The charred ruins of the Branch Davidian fortress outside Waco, Texas, will have a very different legacy. It's instructive to ask why.

Let us accept, for the sake of argument, the official story of how the Davidians met their fiery end. Many people will reject the parallel between Masada and Waco, arguing that Eliezer ben Yair's zealots had a just cause, while David Koresh's followers had only delusions. The implication is that the Davidians, unlike the Jews at Masada, deserved to be under siege in the first place. Others will argue that both mass suicides were immoral, especially since they involved children.

But from a historical perspective, the Waco tragedy fails the Masada test mainly because there aren't enough Branch Davidians left to preserve a positive memory of it. That observation casts doubt on the conventional wisdom about the nature of cults. To judge from coverage of the Waco affair and anti-cult propaganda in general, there are clear differences between legitimate religions and groups like the Branch Davidians. A closer look reveals that the main difference is time.

A group's beliefs and practices can influence its longevity (witness the Shakers), and not every cult becomes a religion. But those that stick around long enough do. Were it not for the BATF and the FBI, Koresh's followers might have made it. Mormons, Seventh-Day Adventists, and Christian Scientists were once considered just as nutty as the Branch Davidians. Today they are more or less respectable, and eventually they may even attain Presbyterian status. Their practices may have changed a bit (the Mormons gave up plural marriage), but their underlying beliefs remain just as strange to an outsider.

For that matter, the tenets of such well-established religions as Judaism and Roman Catholicism seem normal only because we're used to them. Viewed afresh, they are no less weird than the idea that a seemingly ordinary man is actually God and can come back to life after the government kills him. (Actually, that one sounds familiar.) And the damage caused by truly respectable religions—especially those accepted by intolerant majorities—has been far greater than the damage caused by cults.

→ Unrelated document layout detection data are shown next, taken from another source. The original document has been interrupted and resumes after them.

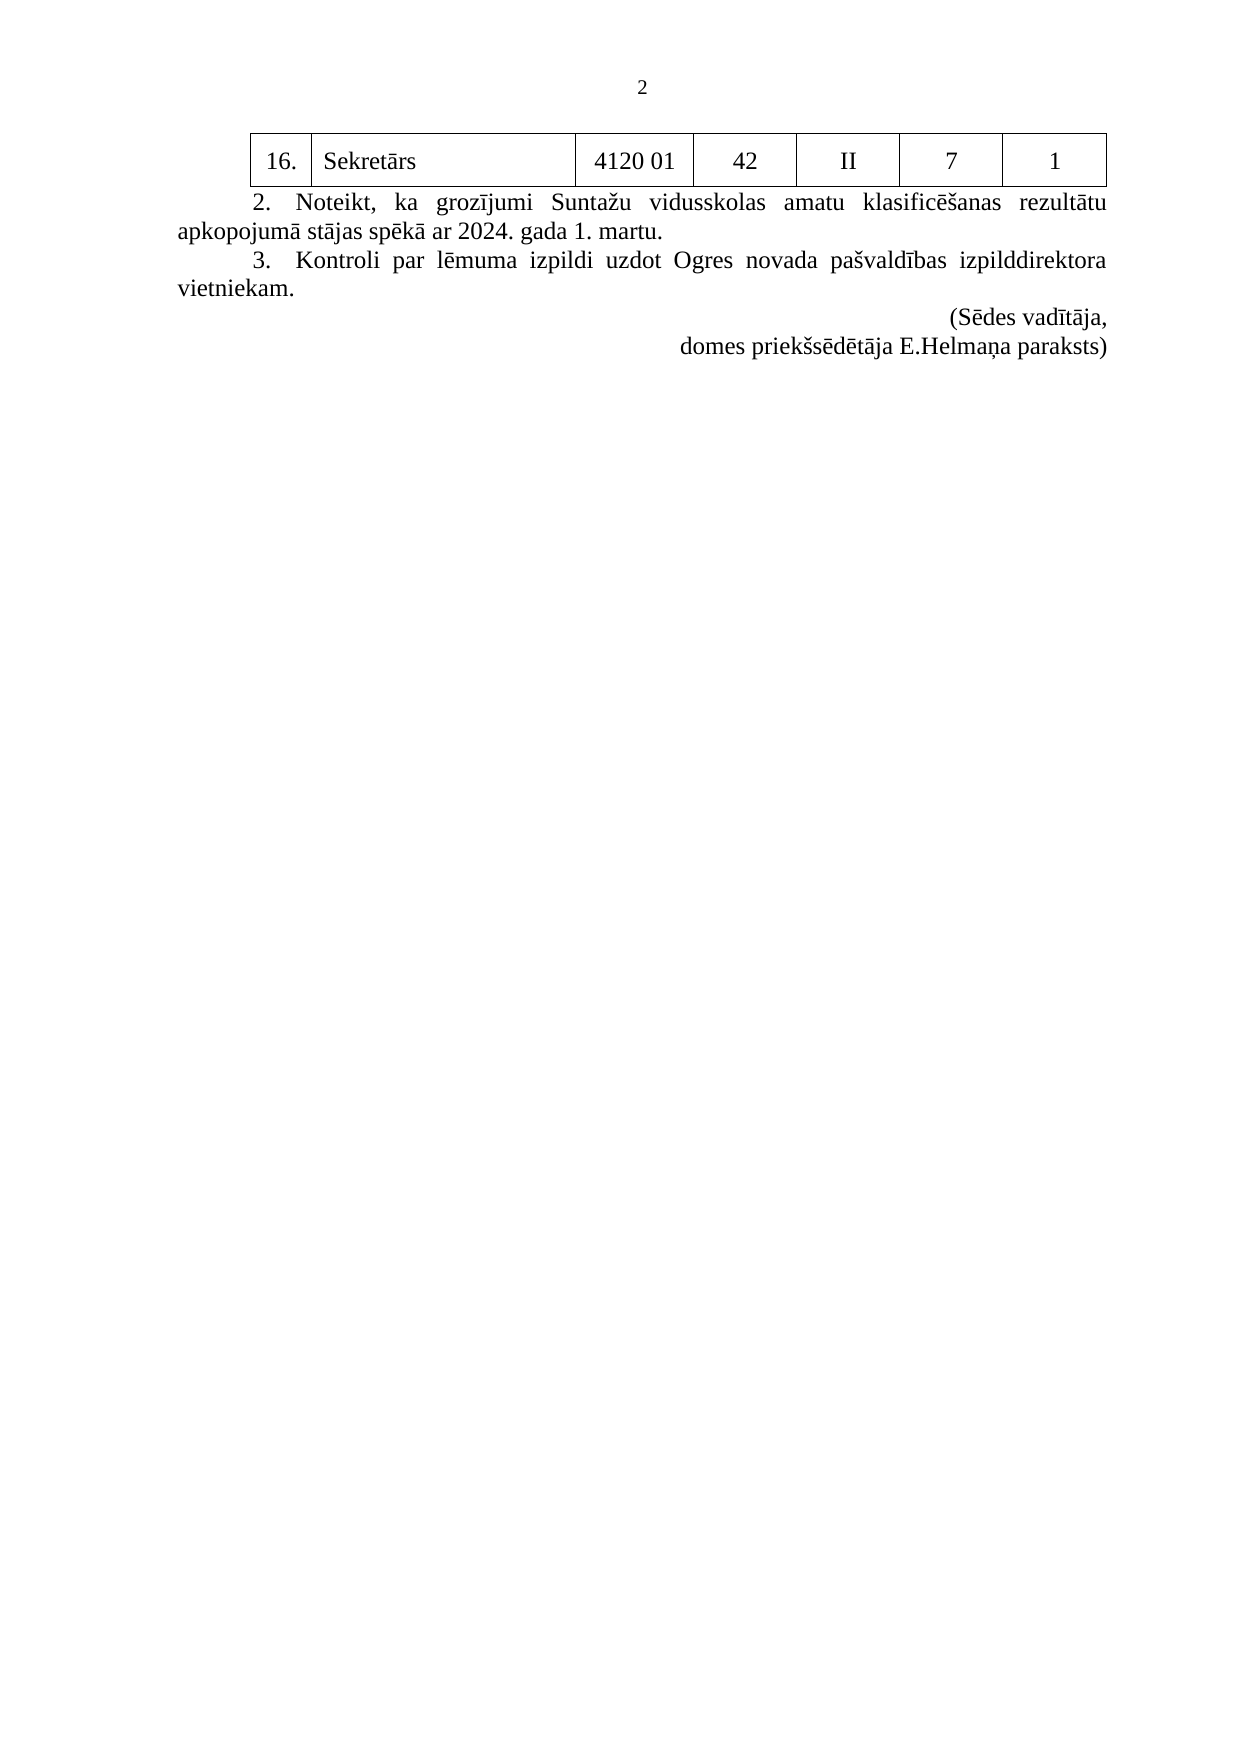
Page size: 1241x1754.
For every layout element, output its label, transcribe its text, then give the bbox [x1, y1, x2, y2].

table_header 4120 01 [576, 134, 693, 186]
text (Sēdes vadītāja, [214, 302, 1107, 331]
table_header 7 [900, 134, 1002, 186]
table_header Sekretārs [312, 134, 575, 186]
text domes priekšsēdētāja E.Helmaņa paraksts) [214, 331, 1107, 360]
table_header 42 [694, 134, 796, 186]
list Kontroli par lēmuma izpildi uzdot Ogres novada pašvaldības izpilddirektora vietniekam. [177, 245, 1107, 302]
table_header II [797, 134, 899, 186]
table_header 16. [251, 134, 311, 186]
list Noteikt, ka grozījumi Suntažu vidusskolas amatu klasificēšanas rezultātu apkopojumā stājas spēkā ar 2024. gada 1. martu. [177, 187, 1107, 245]
table_header 1 [1003, 134, 1106, 186]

This is not to say that we cannot make valid moral distinctions among religious groups. But those distinctions have little to do with whether a group is called a cult or a religion. Instead, we should ask if the group uses force or fraud for profit or to gain and keep followers. Some cults probably do, but so do some mainstream religious groups (PTL comes to mind).

Fraud does not mean simply contradicting what some take to be religious truths, and force does not mean emotional pressure or persistent efforts at persuasion. Otherwise, all groups that proselytize would be beyond the pale.

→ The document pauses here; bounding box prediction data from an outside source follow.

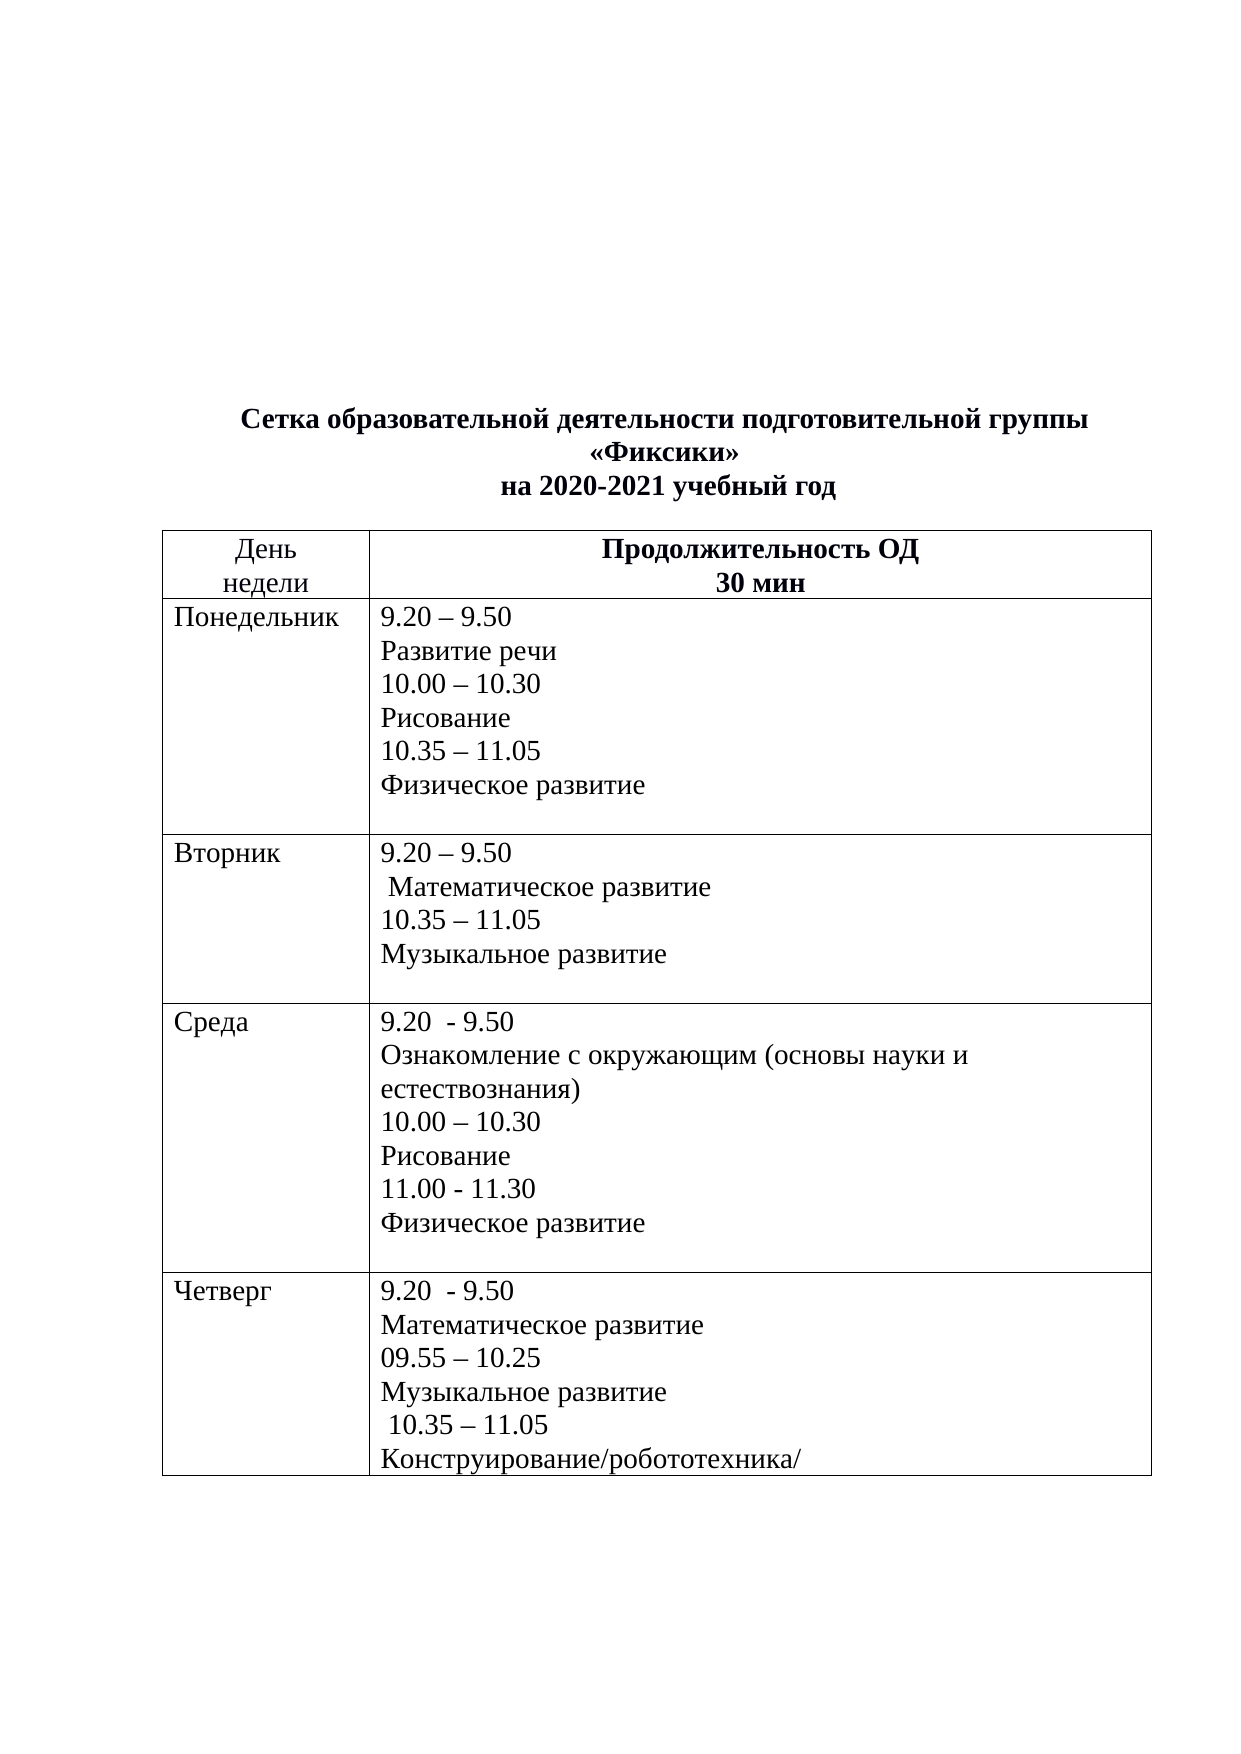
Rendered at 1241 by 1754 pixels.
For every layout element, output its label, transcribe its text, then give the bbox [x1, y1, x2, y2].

table_cell Четверг [163, 1273, 369, 1474]
table_cell Понедельник [163, 599, 369, 834]
table_header День недели [163, 531, 369, 598]
table_cell 9.20 – 9.50 Развитие речи 10.00 – 10.30 Рисование 10.35 – 11.05 Физическое развитие [370, 599, 1151, 834]
table_cell 9.20 – 9.50 Математическое развитие 10.35 – 11.05 Музыкальное развитие [370, 835, 1151, 1003]
table_cell Среда [163, 1004, 369, 1272]
text Сетка образовательной деятельности подготовительной группы «Фиксики» [177, 401, 1152, 468]
table_cell Вторник [163, 835, 369, 1003]
table_cell 9.20 - 9.50 Ознакомление с окружающим (основы науки и естествознания) 10.00 – 10.30 Рисование 11.00 - 11.30 Физическое развитие [370, 1004, 1151, 1272]
table_header Продолжительность ОД 30 мин [370, 531, 1151, 598]
table_cell 9.20 - 9.50 Математическое развитие 09.55 – 10.25 Музыкальное развитие 10.35 – 11.05 Конструирование/робототехника/ [370, 1273, 1151, 1474]
text на 2020-2021 учебный год [177, 468, 1152, 501]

In this light, what was it that made the Davidians intolerable? The psychiatrist who interviewed the children released from the compound before the fire told the Associated Press he found no evidence of sexual abuse. Nor did Texas authorities who looked into the allegations last year. But given the outrageous things that the press and public were willing to believe about mild-mannered preschool supervisors in California and New Jersey, it's not surprising that they will readily accept unsubstantiated charges of child abuse leveled at a fringe group.

For much of the press, the very lifestyle of Koresh's followers constituted abuse: spartan quarters, little contact with the outside world, military-style drills, and strict discipline, including paddling. The Davidian compound was "a twisted universe completely dominated by David Koresh," Newsweek asserts. "The cult leader controlled everything," reports The New York Times, including "school, play and even diet."

Any demanding religion can be made to seem sinister. Hassidic Jews, for example, obey and revere their leader, limit outside contact, run their own schools, and even dictate what their kids may eat. Does the Times know about this?

Lurking beneath the easy contempt for cults is contempt for other people's religions (or for religion in general). It's a surprisingly common attitude in a nation that was founded largely by religious oddballs.